Small fishing charity gives backing to trafficking bill
A small charity representing the welfare of fishermen has been thrust into the limelight for its approach on human trafficking.
The Fishermen's Mission has long fought for the rights and well-being of those working in what is regarded as one of the most dangerous jobs in the world.
Now the charity aims to increase this duty by backing moves by the Scottish Government to toughen human trafficking legislation - via a new bill to protect victims while punishing perpetrators.
We see and deal with the results of poor practices and are pleased to see that the issues are being addressed in Scotland - David Dickens
The Human Trafficking and Exploitation bill will mean that for the first time in Scotland there will be legislation focusing specifically on human trafficking and exploitation through slavery, servitude and forced or compulsory labour.

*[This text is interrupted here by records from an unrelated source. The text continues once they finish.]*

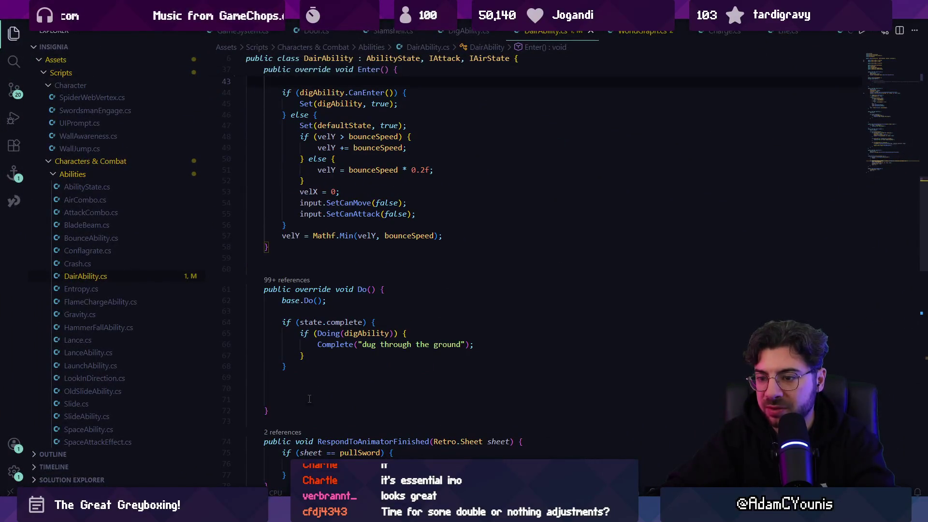
- Delete the empty lines after the function and open SelfAwareness.cs
{"action": "key", "text": "BackSpace"}
{"action": "key", "text": "BackSpace"}
{"action": "key", "text": "BackSpace"}
{"action": "scroll", "coordinate": [429, 377], "scroll_direction": "down", "scroll_amount": 2}
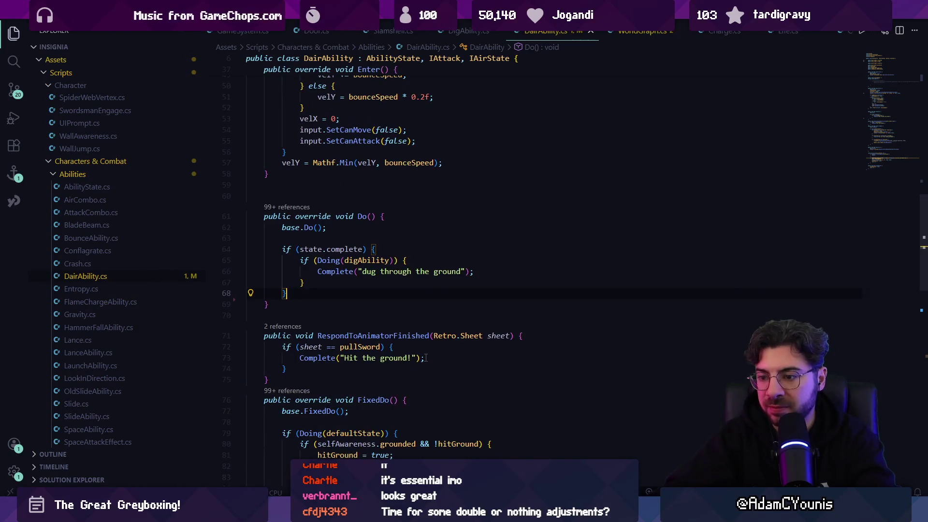
{"action": "key", "text": "ctrl+p"}
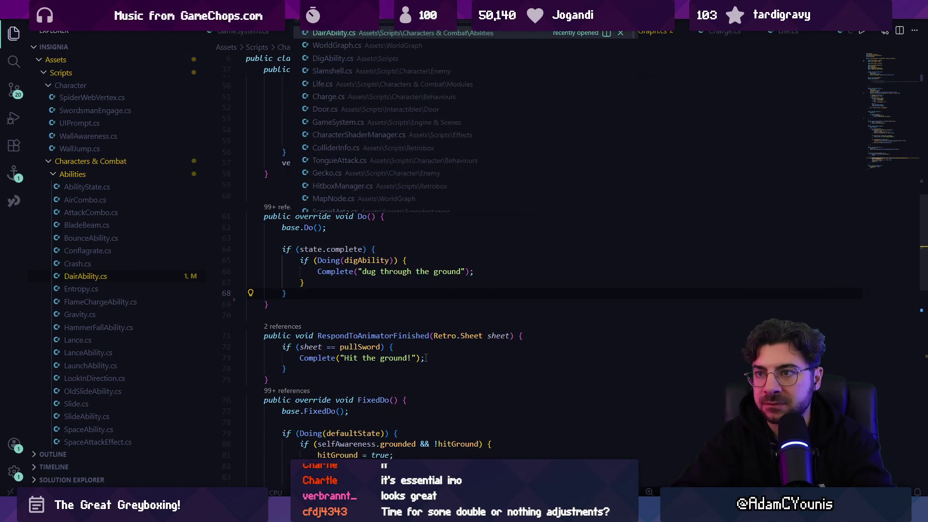
{"action": "type", "text": "selfaw"}
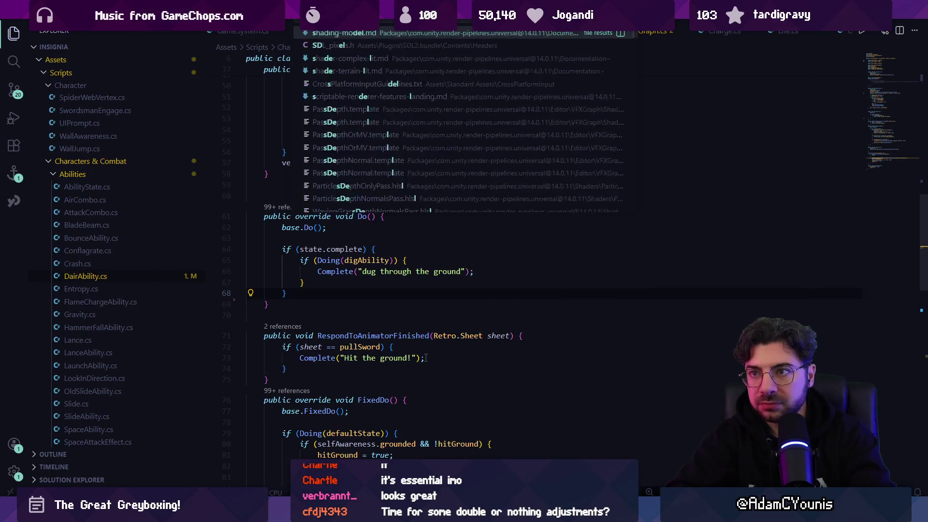
{"action": "key", "text": "Return"}
- Search SelfAwareness.cs for fallingVelocity and go to its declaration
{"action": "key", "text": "ctrl+f"}
{"action": "type", "text": "har"}
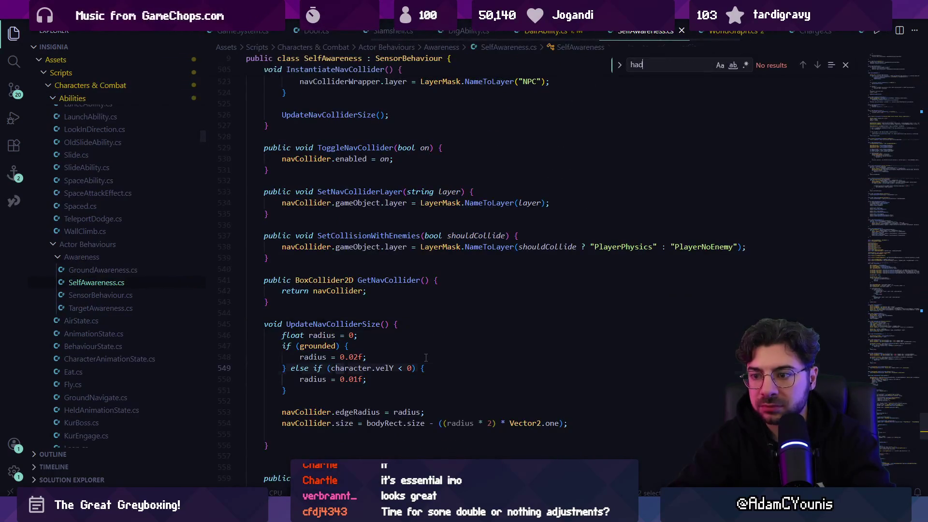
{"action": "type", "text": "dlanding"}
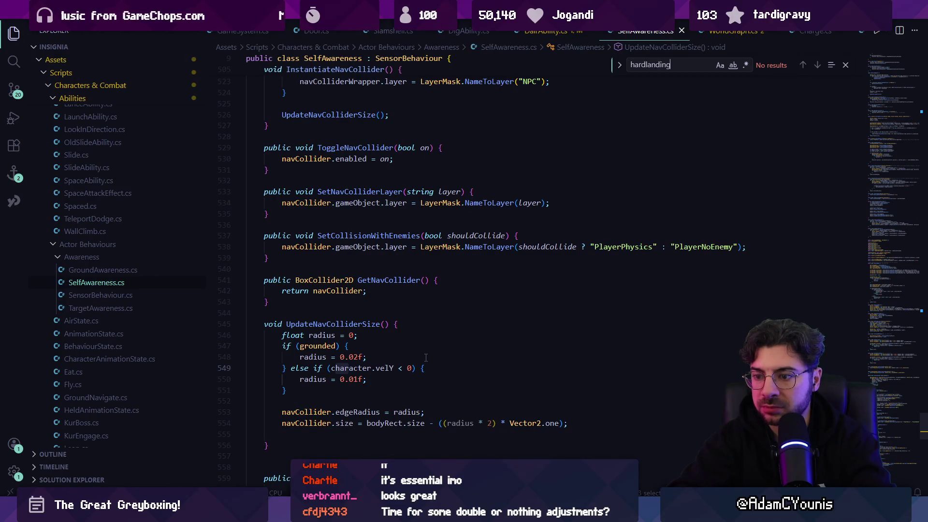
{"action": "key", "text": "BackSpace"}
{"action": "key", "text": "BackSpace"}
{"action": "key", "text": "BackSpace"}
{"action": "type", "text": "elocity"}
{"action": "key", "text": "Return"}
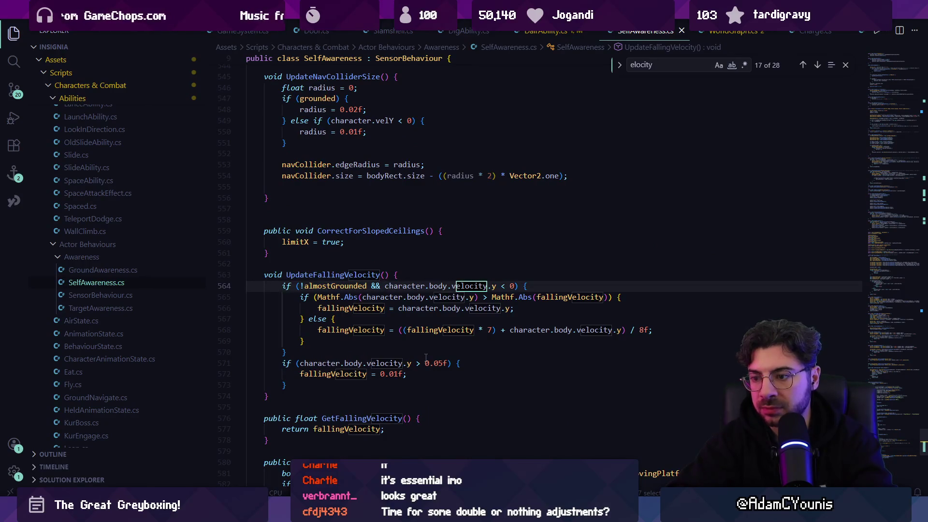
{"action": "key", "text": "ctrl+a"}
{"action": "type", "text": "fallin"}
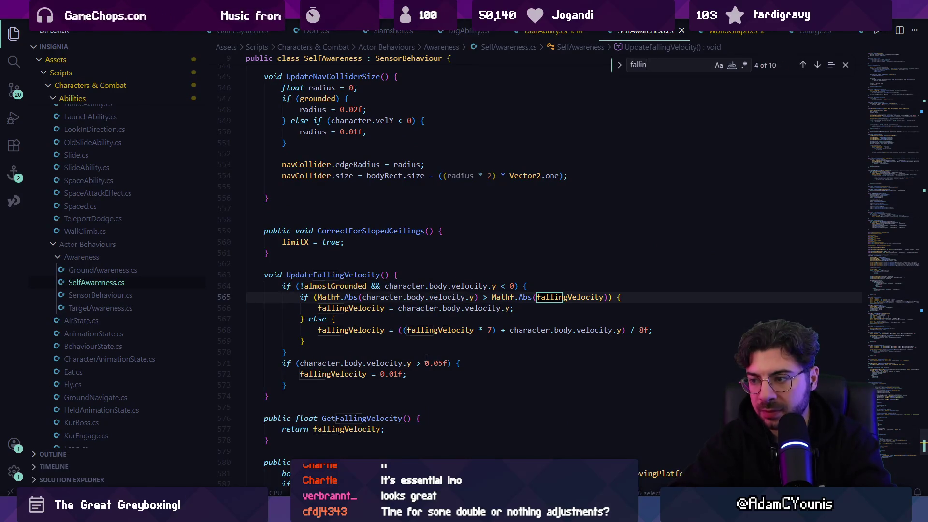
{"action": "type", "text": "gvelocity"}
{"action": "key", "text": "Return"}
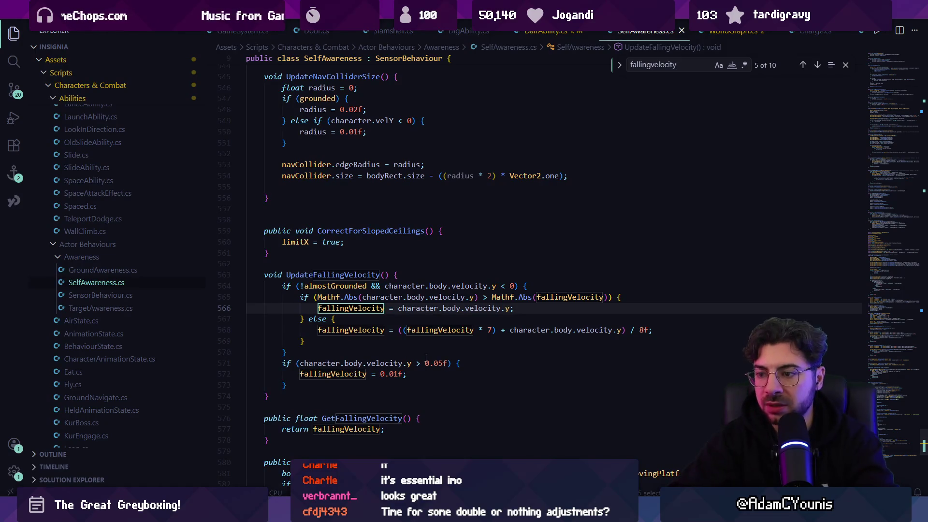
{"action": "left_click", "coordinate": [365, 306], "text": "ctrl"}
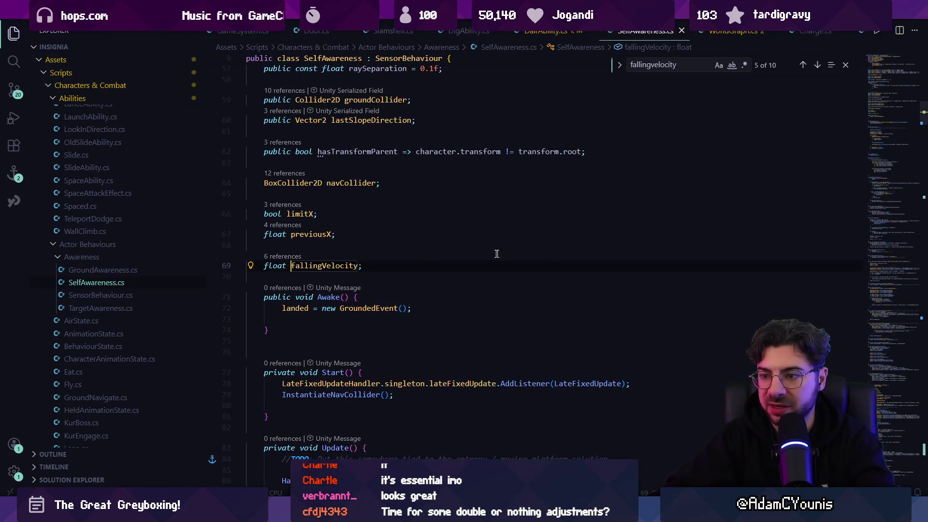
- Peek references to GetFallingVelocity, confirming its uses in Tumble.cs and CharacterStun.cs
{"action": "key", "text": "shift+F12"}
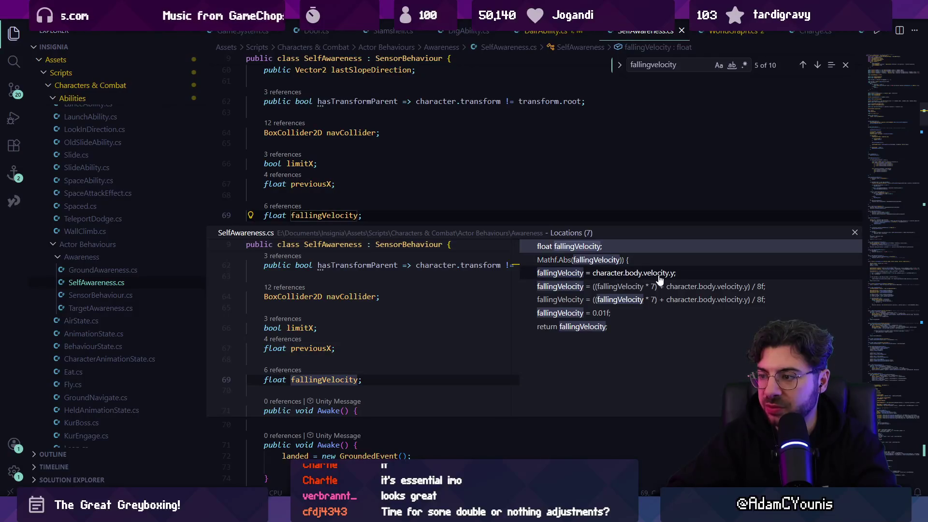
{"action": "left_click", "coordinate": [608, 328]}
{"action": "left_click", "coordinate": [331, 323]}
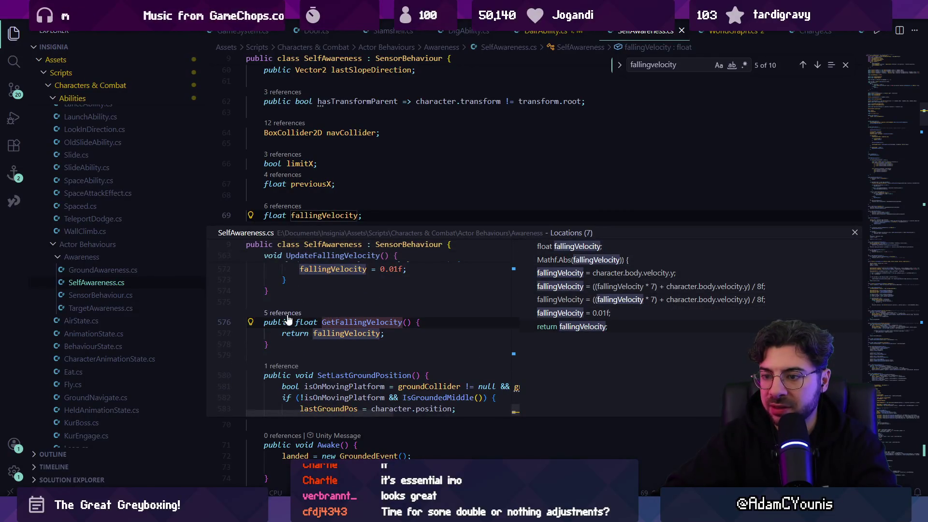
{"action": "key", "text": "shift+F12"}
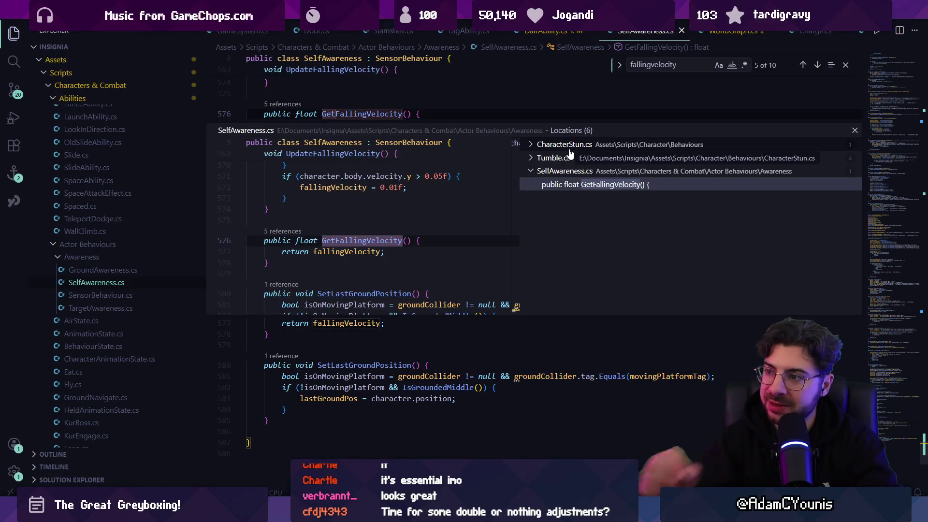
{"action": "left_click", "coordinate": [574, 157]}
{"action": "left_click", "coordinate": [576, 146]}
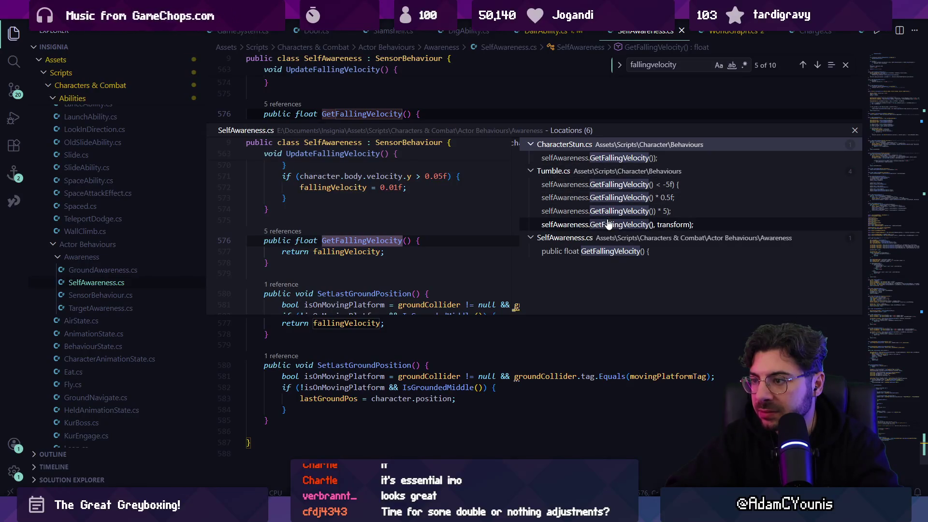
{"action": "double_click", "coordinate": [607, 252]}
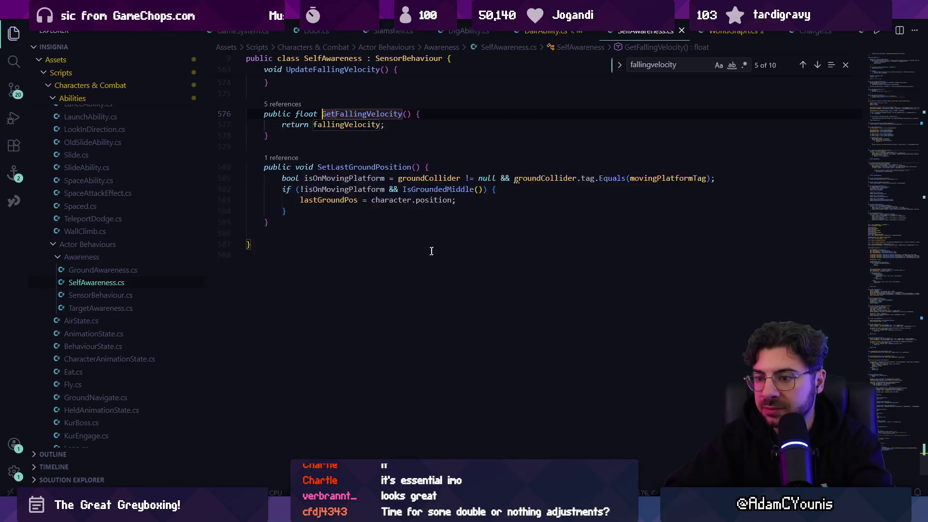
{"action": "key", "text": "Escape"}
{"action": "left_click", "coordinate": [399, 229]}
- Open HardLanding.cs and follow its references to the hardLanding field in ArminBehaviour.cs
{"action": "key", "text": "ctrl+p"}
{"action": "type", "text": "hardlanding"}
{"action": "key", "text": "Return"}
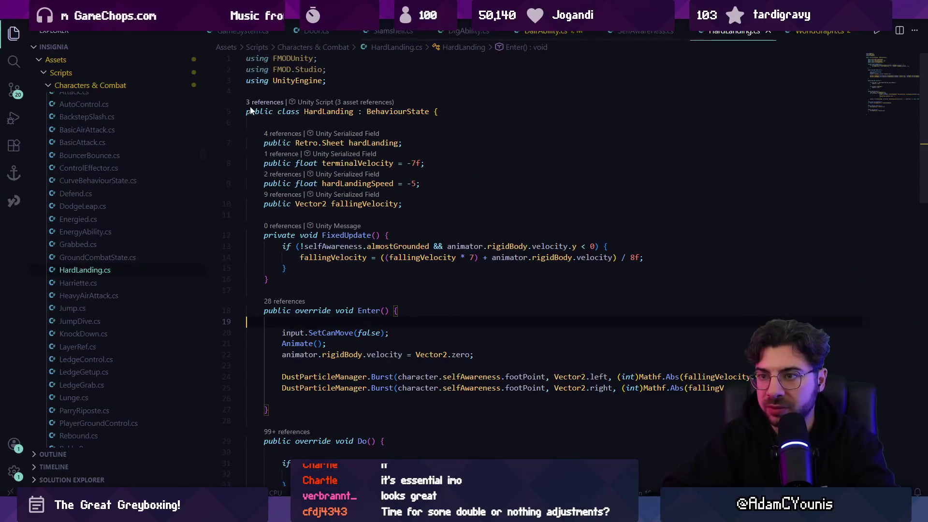
{"action": "left_click", "coordinate": [265, 102]}
{"action": "left_click", "coordinate": [568, 169]}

Some industries are more vulnerable to this – fishing being one, agriculture being another.
David Dickens, chief executive of the Fishermen's Mission, said: "As a charity dedicated to providing help and support to fishermen and their families in need, the Fishermen's Mission welcomes any move that seeks to reduce the potential for trafficking or exploitation of fishermen.
"We see and deal with the results of poor practices and are pleased to see that the issues are being addressed in Scotland."
Prosecutors will be given discretion not to punish victims forced to commit crime against their will - including those trafficked into the country and then forced into work.
Police Scotland assistant chief constable Malcolm Graham said: "We particularly welcome the enhanced focus on the needs of victims and the additional support the bill presents.
"The non-criminalisation of suspected victims of human trafficking is an area where clearly defined obligations and direction is welcomed and would assist greatly in providing the clarity and confidence required to effectively deal with those circumstances where offending has occurred as a result of their exploitation."
The legislation builds on work done by Labour MSP Jenny Marra, who had proposed her own bill.